→ **Problem description**:
Copy every record below exactly as written, but leave out the pictures.
***** Recorded data *****
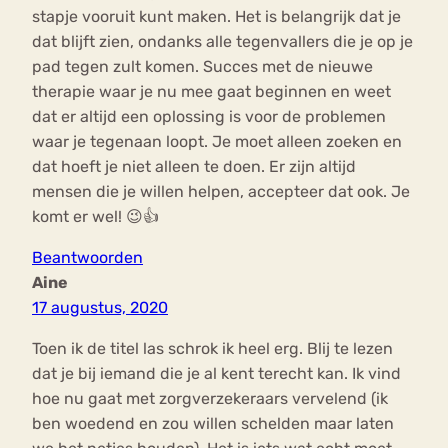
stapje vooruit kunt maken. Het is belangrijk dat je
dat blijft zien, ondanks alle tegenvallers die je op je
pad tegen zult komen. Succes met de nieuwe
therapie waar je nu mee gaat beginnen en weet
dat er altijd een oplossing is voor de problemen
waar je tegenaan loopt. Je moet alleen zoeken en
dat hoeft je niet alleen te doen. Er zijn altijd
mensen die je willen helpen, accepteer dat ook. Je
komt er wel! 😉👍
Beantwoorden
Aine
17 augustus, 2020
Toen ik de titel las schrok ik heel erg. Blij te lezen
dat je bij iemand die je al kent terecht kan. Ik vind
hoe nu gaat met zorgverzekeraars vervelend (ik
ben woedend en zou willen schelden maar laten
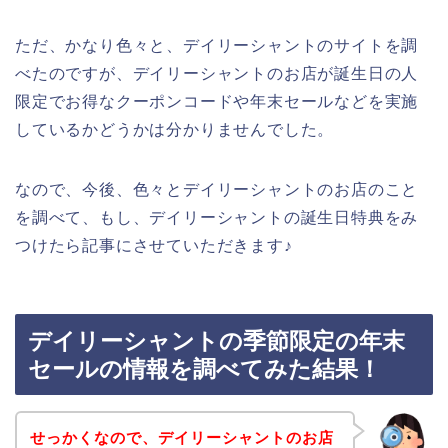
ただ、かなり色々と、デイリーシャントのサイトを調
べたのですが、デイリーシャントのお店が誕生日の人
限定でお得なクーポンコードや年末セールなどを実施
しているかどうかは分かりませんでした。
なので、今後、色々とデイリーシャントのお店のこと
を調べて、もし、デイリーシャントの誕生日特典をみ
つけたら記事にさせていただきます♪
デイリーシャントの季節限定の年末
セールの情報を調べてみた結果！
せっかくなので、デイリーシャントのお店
*****
→ **Output for this exercise**:
stapje vooruit kunt maken. Het is belangrijk dat je
dat blijft zien, ondanks alle tegenvallers die je op je
pad tegen zult komen. Succes met de nieuwe
therapie waar je nu mee gaat beginnen en weet
dat er altijd een oplossing is voor de problemen
waar je tegenaan loopt. Je moet alleen zoeken en
dat hoeft je niet alleen te doen. Er zijn altijd
mensen die je willen helpen, accepteer dat ook. Je
komt er wel! 😉👍
Beantwoorden
Aine
17 augustus, 2020
Toen ik de titel las schrok ik heel erg. Blij te lezen
dat je bij iemand die je al kent terecht kan. Ik vind
hoe nu gaat met zorgverzekeraars vervelend (ik
ben woedend en zou willen schelden maar laten
ただ、かなり色々と、デイリーシャントのサイトを調
べたのですが、デイリーシャントのお店が誕生日の人
限定でお得なクーポンコードや年末セールなどを実施
しているかどうかは分かりませんでした。
なので、今後、色々とデイリーシャントのお店のこと
を調べて、もし、デイリーシャントの誕生日特典をみ
つけたら記事にさせていただきます♪
デイリーシャントの季節限定の年末
セールの情報を調べてみた結果！
せっかくなので、デイリーシャントのお店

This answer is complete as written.